TAREFA 1:
Redigite o trecho sobre inícios de livros de "Os incipit (plural" até "è ben trovato.", inclusive.
TAREFA 2:
Informe apenas o número de linhas dos registros que contêm a palavra "branch", considerando a distinção entre maiúsculas e minúsculas.

No princípio, Deus criou os livros

No princípio, Deus criou os livros

“No princípio, Deus criou os céus e a terra.” Em matéria de abertura, meus crentes leitores, a Bíblia continua imbatível: quem a escreveu tinha um poder de síntese magnífico — é o “Vim, vi, venci” dos inícios de livros.

Os incipit (plural sem variação, caro corretor) — como são chamados esses inícios de livros — dão muitas vezes o tom do livro. Por conta disso, os leitores inveterados competem ferozmente na escolha das melhores primeiras frases de livros — até a Revista Bula, onde tenho publicado as minhas mal traçadas, já postou listas de melhores começos de livros. Creio mesmo já ter lido que existe um jogo de adivinhação de autores a partir dos seus incipit — se non è vero, è ben trovato.

OS REGISTROS:
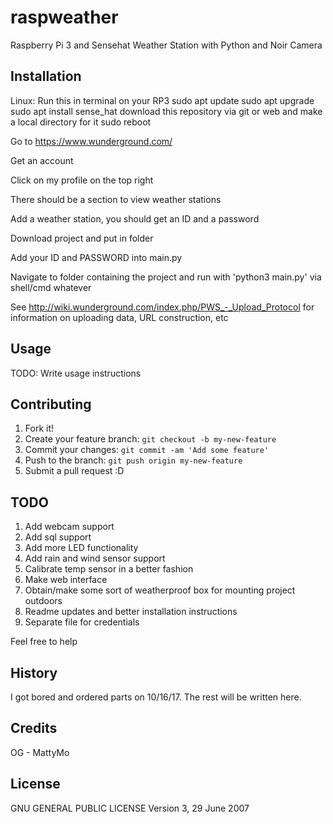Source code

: # raspweather
Raspberry Pi 3 and Sensehat Weather Station with Python and Noir Camera

## Installation
Linux: Run this in terminal on your RP3
sudo apt update
sudo apt upgrade
sudo apt install sense_hat
download this repository via git or web and make a local directory for it
sudo reboot

Go to https://www.wunderground.com/

Get an account

Click on my profile on the top right

There should be a section to view weather stations

Add a weather station, you should get an ID and a password

Download project and put in folder

Add your ID and PASSWORD into main.py

Navigate to folder containing the project and run with 'python3 main.py' via shell/cmd whatever

See http://wiki.wunderground.com/index.php/PWS_-_Upload_Protocol for information on uploading data, URL construction, etc

## Usage
TODO: Write usage instructions

## Contributing
1. Fork it!
2. Create your feature branch: `git checkout -b my-new-feature`
3. Commit your changes: `git commit -am 'Add some feature'`
4. Push to the branch: `git push origin my-new-feature`
5. Submit a pull request :D

## TODO
1. Add webcam support
2. Add sql support
3. Add more LED functionality
4. Add rain and wind sensor support
5. Calibrate temp sensor in a better fashion
6. Make web interface
7. Obtain/make some sort of weatherproof box for mounting project outdoors
8. Readme updates and better installation instructions
9. Separate file for credentials


Feel free to help

## History
I got bored and ordered parts on 10/16/17. The rest will be written here. 

## Credits
OG - MattyMo

## License
GNU GENERAL PUBLIC LICENSE
Version 3, 29 June 2007
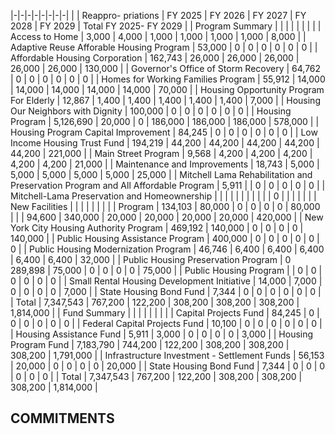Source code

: |-|-|-|-|-|-|-|-|
| | Reappro-  priations | FY 2025 | FY 2026 | FY 2027 | FY 2028 | FY 2029 | Total FY 2025- FY 2029 |
| Program Summary | | | | | | | |
| Access to Home | 3,000 | 4,000 | 1,000 | 1,000 | 1,000 | 1,000 | 8,000 |
| Adaptive Reuse Afforable Housing Program | 53,000 | 0 | 0 | 0 | 0 | 0 | 0 |
| Affordable Housing Corporation | 162,743 | 26,000 | 26,000 | 26,000 | 26,000 | 26,000 | 130,000 |
| Governor's Office of Storm Recovery | 64,762 | 0 | 0 | 0 | 0 | 0 | 0 |
| Homes for Working Families Program | 55,912 | 14,000 | 14,000 | 14,000 | 14,000 | 14,000 | 70,000 |
| Housing Opportunity Program For Elderly | 12,867 | 1,400 | 1,400 | 1,400 | 1,400 | 1,400 | 7,000 |
| Housing Our Neighbors with Dignity | 100,000 | 0 | 0 | 0 | 0 | 0 | 0 |
| Housing Program | 5,126,690 | 20,000 | 0 | 186,000 | 186,000 | 186,000 | 578,000 |
| Housing Program Capital Improvement | 84,245 | 0 | 0 | 0 | 0 | 0 | 0 |
| Low Income Housing Trust Fund | 194,219 | 44,200 | 44,200 | 44,200 | 44,200 | 44,200 | 221,000 |
| Main Street Program | 9,568 | 4,200 | 4,200 | 4,200 | 4,200 | 4,200 | 21,000 |
| Maintenance and Improvements | 18,743 | 5,000 | 5,000 | 5,000 | 5,000 | 5,000 | 25,000 |
| Mitchell Lama Rehabilitation and Preservation Program  and All Affordable Program | 5,911 | | 0 | 0 | 0 | 0 | 0 |
| Mitchell-Lama Preservation and Homeownership | | | | | | | |
| | | 0 | | | | | |
| New Facilities | | | | | | | |
| Program | 134,103 | 80,000 | 0 | 0 | 0 | 0 | 80,000 |
| | 94,600 | 340,000 | 20,000 | 20,000 | 20,000 | 20,000 | 420,000 |
| New York City Housing Authority Program | 469,192 | 140,000 | 0 | 0 | 0 | 0 | 140,000 |
| Public Housing Assistance Program | 400,000 | 0 | 0 | 0 | 0 | 0 | 0 |
| Public Housing Modernization Program | 46,746 | 6,400 | 6,400 | 6,400 | 6,400 | 6,400 | 32,000 |
| Public Housing Preservation Program | 0  289,898 | 75,000 | 0 | 0 | 0 | 0 | 75,000 |
| Public Housing Program | | 0 | 0 | 0 | 0 | 0 | 0 |
| Small Rental Housing Development Initiative | 14,000 | 7,000 | 0 | 0 | 0 | 0 | 7,000 |
| State Housing Bond Fund | 7,344 | 0 | 0 | 0 | 0 | 0 | 0 |
| Total | 7,347,543 | 767,200 | 122,200 | 308,200 | 308,200 | 308,200 | 1,814,000 |
| Fund Summary | | | | | | | |
| Capital Projects Fund | 84,245 | 0 | 0 | 0 | 0 | 0 | 0 |
| Federal Capital Projects Fund | 10,100 | 0 | 0 | 0 | 0 | 0 | 0 |
| Housing Assistance Fund | 5,911 | 3,000 | 0 | 0 | 0 | 0 | 3,000 |
| Housing Program Fund | 7,183,790 | 744,200 | 122,200 | 308,200 | 308,200 | 308,200 | 1,791,000 |
| Infrastructure Investment - Settlement Funds | 56,153 | 20,000 | 0 | 0 | 0 | 0 | 20,000 |
| State Housing Bond Fund | 7,344 | 0 | 0 | 0 | 0 | 0 | 0 |
| Total | 7,347,543 | 767,200 | 122,200 | 308,200 | 308,200 | 308,200 | 1,814,000 |

## **COMMITMENTS**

SOLUÇÃO 1:
Os incipit (plural sem variação, caro corretor) — como são chamados esses inícios de livros — dão muitas vezes o tom do livro. Por conta disso, os leitores inveterados competem ferozmente na escolha das melhores primeiras frases de livros — até a Revista Bula, onde tenho publicado as minhas mal traçadas, já postou listas de melhores começos de livros. Creio mesmo já ter lido que existe um jogo de adivinhação de autores a partir dos seus incipit — se non è vero, è ben trovato.

SOLUÇÃO 2:
2